### Dataset records:

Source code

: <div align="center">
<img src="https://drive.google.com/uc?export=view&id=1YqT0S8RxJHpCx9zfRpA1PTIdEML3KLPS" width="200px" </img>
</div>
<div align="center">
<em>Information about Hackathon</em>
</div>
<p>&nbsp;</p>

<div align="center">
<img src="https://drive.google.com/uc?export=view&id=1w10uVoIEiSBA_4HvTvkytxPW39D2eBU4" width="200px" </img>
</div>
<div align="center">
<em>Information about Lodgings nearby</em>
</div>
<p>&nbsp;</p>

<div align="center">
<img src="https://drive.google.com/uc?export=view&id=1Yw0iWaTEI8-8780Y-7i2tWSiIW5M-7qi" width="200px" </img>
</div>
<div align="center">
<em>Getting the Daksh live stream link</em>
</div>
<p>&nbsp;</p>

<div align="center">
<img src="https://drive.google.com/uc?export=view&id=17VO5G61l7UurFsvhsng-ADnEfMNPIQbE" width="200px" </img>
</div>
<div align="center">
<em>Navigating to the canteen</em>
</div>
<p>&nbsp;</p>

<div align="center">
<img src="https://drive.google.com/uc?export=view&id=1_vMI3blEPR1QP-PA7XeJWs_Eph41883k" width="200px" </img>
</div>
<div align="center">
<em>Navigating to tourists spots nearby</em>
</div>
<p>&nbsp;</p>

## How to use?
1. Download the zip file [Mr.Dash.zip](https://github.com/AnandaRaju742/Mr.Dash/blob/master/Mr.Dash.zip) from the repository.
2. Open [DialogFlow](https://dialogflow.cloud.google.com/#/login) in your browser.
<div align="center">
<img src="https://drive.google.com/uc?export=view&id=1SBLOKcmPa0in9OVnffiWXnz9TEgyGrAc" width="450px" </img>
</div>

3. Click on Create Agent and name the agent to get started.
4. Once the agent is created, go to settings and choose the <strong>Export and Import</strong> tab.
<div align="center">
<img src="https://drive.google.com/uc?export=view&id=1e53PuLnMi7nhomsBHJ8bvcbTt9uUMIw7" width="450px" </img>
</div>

### Task statement:
The entries shown above must be restated word for word.

### Output of the task:
Source code

: <div align="center">
<img src="https://drive.google.com/uc?export=view&id=1YqT0S8RxJHpCx9zfRpA1PTIdEML3KLPS" width="200px" </img>
</div>
<div align="center">
<em>Information about Hackathon</em>
</div>
<p>&nbsp;</p>

<div align="center">
<img src="https://drive.google.com/uc?export=view&id=1w10uVoIEiSBA_4HvTvkytxPW39D2eBU4" width="200px" </img>
</div>
<div align="center">
<em>Information about Lodgings nearby</em>
</div>
<p>&nbsp;</p>

<div align="center">
<img src="https://drive.google.com/uc?export=view&id=1Yw0iWaTEI8-8780Y-7i2tWSiIW5M-7qi" width="200px" </img>
</div>
<div align="center">
<em>Getting the Daksh live stream link</em>
</div>
<p>&nbsp;</p>

<div align="center">
<img src="https://drive.google.com/uc?export=view&id=17VO5G61l7UurFsvhsng-ADnEfMNPIQbE" width="200px" </img>
</div>
<div align="center">
<em>Navigating to the canteen</em>
</div>
<p>&nbsp;</p>

<div align="center">
<img src="https://drive.google.com/uc?export=view&id=1_vMI3blEPR1QP-PA7XeJWs_Eph41883k" width="200px" </img>
</div>
<div align="center">
<em>Navigating to tourists spots nearby</em>
</div>
<p>&nbsp;</p>

## How to use?
1. Download the zip file [Mr.Dash.zip](https://github.com/AnandaRaju742/Mr.Dash/blob/master/Mr.Dash.zip) from the repository.
2. Open [DialogFlow](https://dialogflow.cloud.google.com/#/login) in your browser.
<div align="center">
<img src="https://drive.google.com/uc?export=view&id=1SBLOKcmPa0in9OVnffiWXnz9TEgyGrAc" width="450px" </img>
</div>

3. Click on Create Agent and name the agent to get started.
4. Once the agent is created, go to settings and choose the <strong>Export and Import</strong> tab.
<div align="center">
<img src="https://drive.google.com/uc?export=view&id=1e53PuLnMi7nhomsBHJ8bvcbTt9uUMIw7" width="450px" </img>
</div>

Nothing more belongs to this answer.